Please set out each line below exactly as it stands, without the images.
....
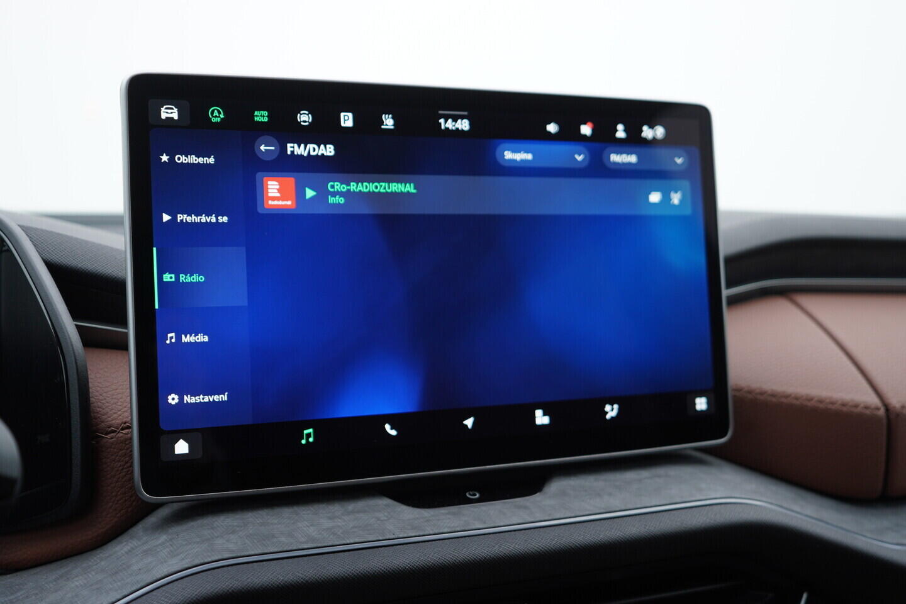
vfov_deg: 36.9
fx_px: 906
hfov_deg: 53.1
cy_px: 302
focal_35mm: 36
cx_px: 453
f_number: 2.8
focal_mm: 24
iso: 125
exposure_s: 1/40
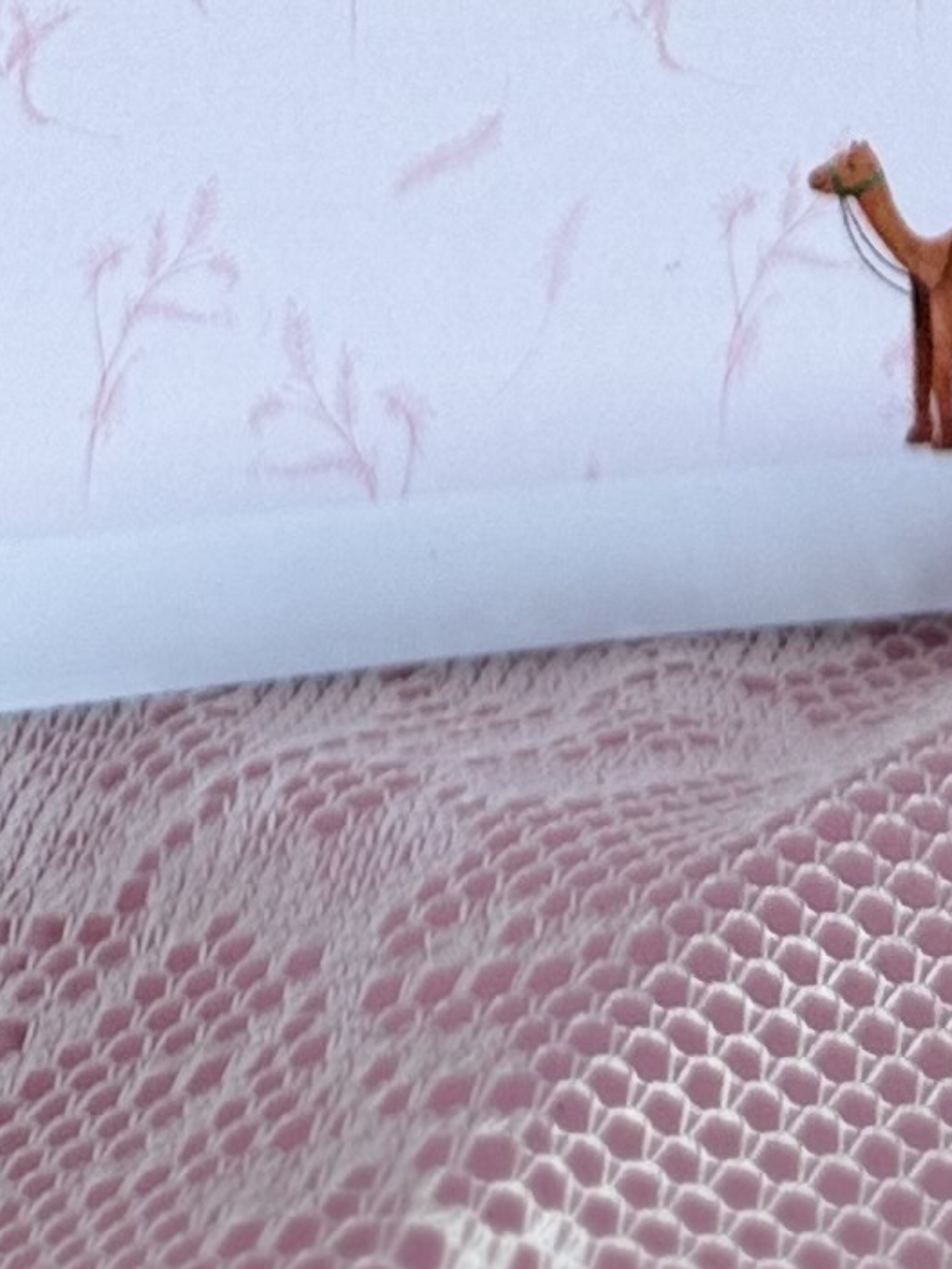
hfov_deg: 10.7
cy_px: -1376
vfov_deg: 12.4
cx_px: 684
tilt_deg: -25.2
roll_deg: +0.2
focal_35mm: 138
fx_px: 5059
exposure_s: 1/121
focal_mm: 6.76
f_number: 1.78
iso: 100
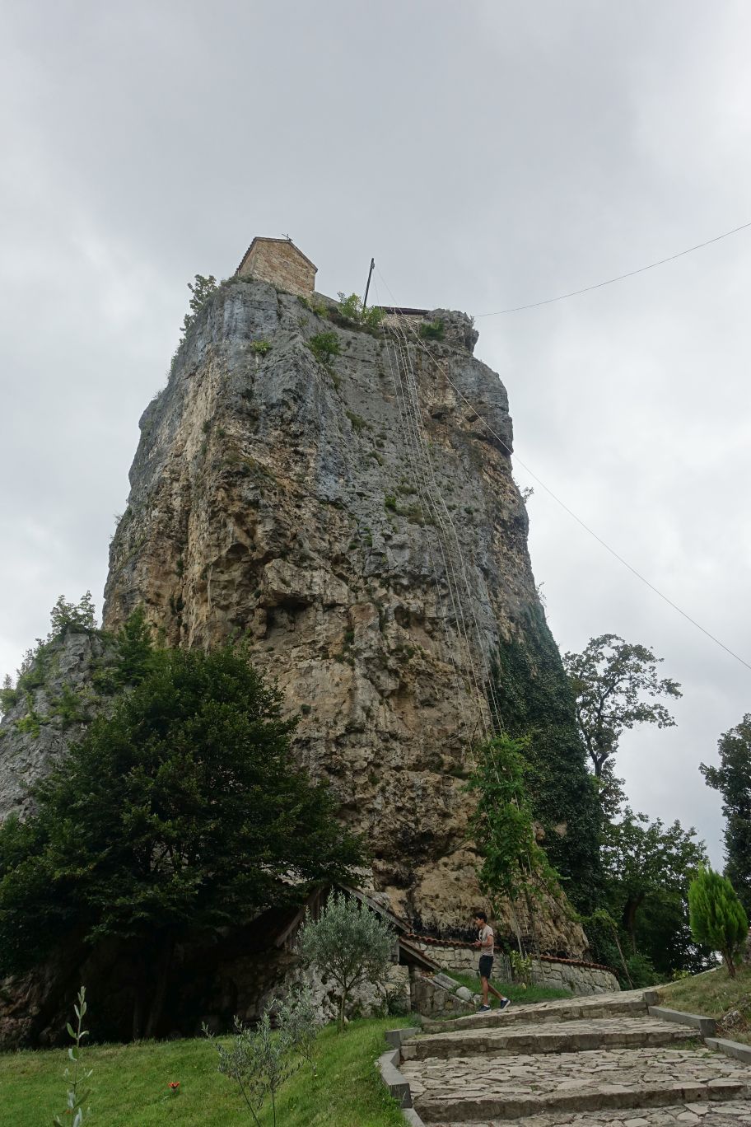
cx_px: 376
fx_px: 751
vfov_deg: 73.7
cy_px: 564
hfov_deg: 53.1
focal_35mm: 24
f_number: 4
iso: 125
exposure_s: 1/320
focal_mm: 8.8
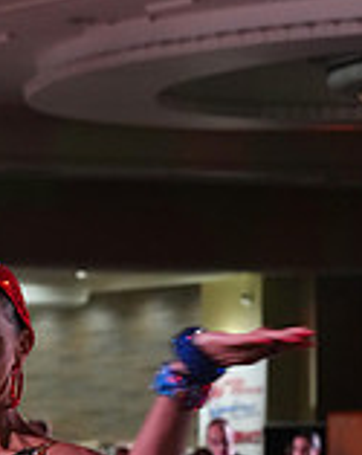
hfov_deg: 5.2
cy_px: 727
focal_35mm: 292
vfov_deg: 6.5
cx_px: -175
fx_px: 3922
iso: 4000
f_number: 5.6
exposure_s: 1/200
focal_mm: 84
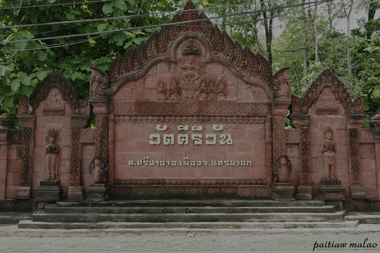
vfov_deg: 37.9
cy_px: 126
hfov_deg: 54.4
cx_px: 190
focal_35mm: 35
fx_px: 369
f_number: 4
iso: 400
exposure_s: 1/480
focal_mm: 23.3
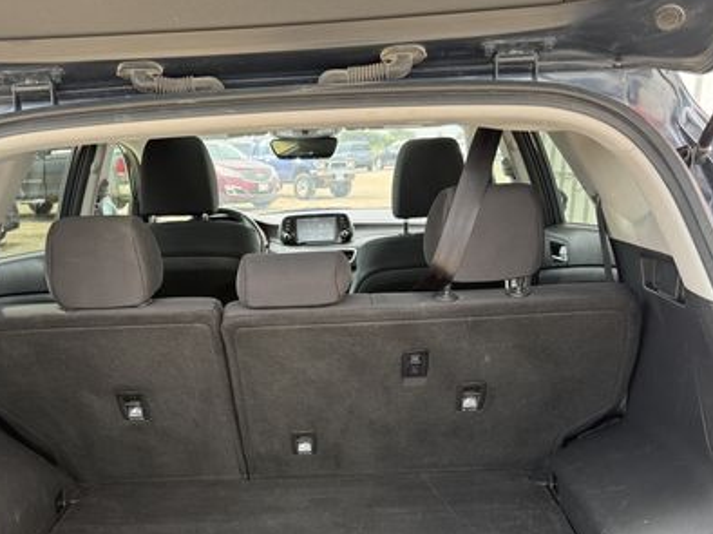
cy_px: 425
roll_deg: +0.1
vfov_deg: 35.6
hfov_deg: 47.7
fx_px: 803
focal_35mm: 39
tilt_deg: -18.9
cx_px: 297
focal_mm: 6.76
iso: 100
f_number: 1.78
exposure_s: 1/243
....
> _PROBLEM SOLUTION_:
vfov_deg: 36.9
fx_px: 906
hfov_deg: 53.1
cy_px: 302
focal_35mm: 36
cx_px: 453
f_number: 2.8
focal_mm: 24
iso: 125
exposure_s: 1/40
hfov_deg: 10.7
cy_px: -1376
vfov_deg: 12.4
cx_px: 684
tilt_deg: -25.2
roll_deg: +0.2
focal_35mm: 138
fx_px: 5059
exposure_s: 1/121
focal_mm: 6.76
f_number: 1.78
iso: 100
cx_px: 376
fx_px: 751
vfov_deg: 73.7
cy_px: 564
hfov_deg: 53.1
focal_35mm: 24
f_number: 4
iso: 125
exposure_s: 1/320
focal_mm: 8.8
hfov_deg: 5.2
cy_px: 727
focal_35mm: 292
vfov_deg: 6.5
cx_px: -175
fx_px: 3922
iso: 4000
f_number: 5.6
exposure_s: 1/200
focal_mm: 84
vfov_deg: 37.9
cy_px: 126
hfov_deg: 54.4
cx_px: 190
focal_35mm: 35
fx_px: 369
f_number: 4
iso: 400
exposure_s: 1/480
focal_mm: 23.3
cy_px: 425
roll_deg: +0.1
vfov_deg: 35.6
hfov_deg: 47.7
fx_px: 803
focal_35mm: 39
tilt_deg: -18.9
cx_px: 297
focal_mm: 6.76
iso: 100
f_number: 1.78
exposure_s: 1/243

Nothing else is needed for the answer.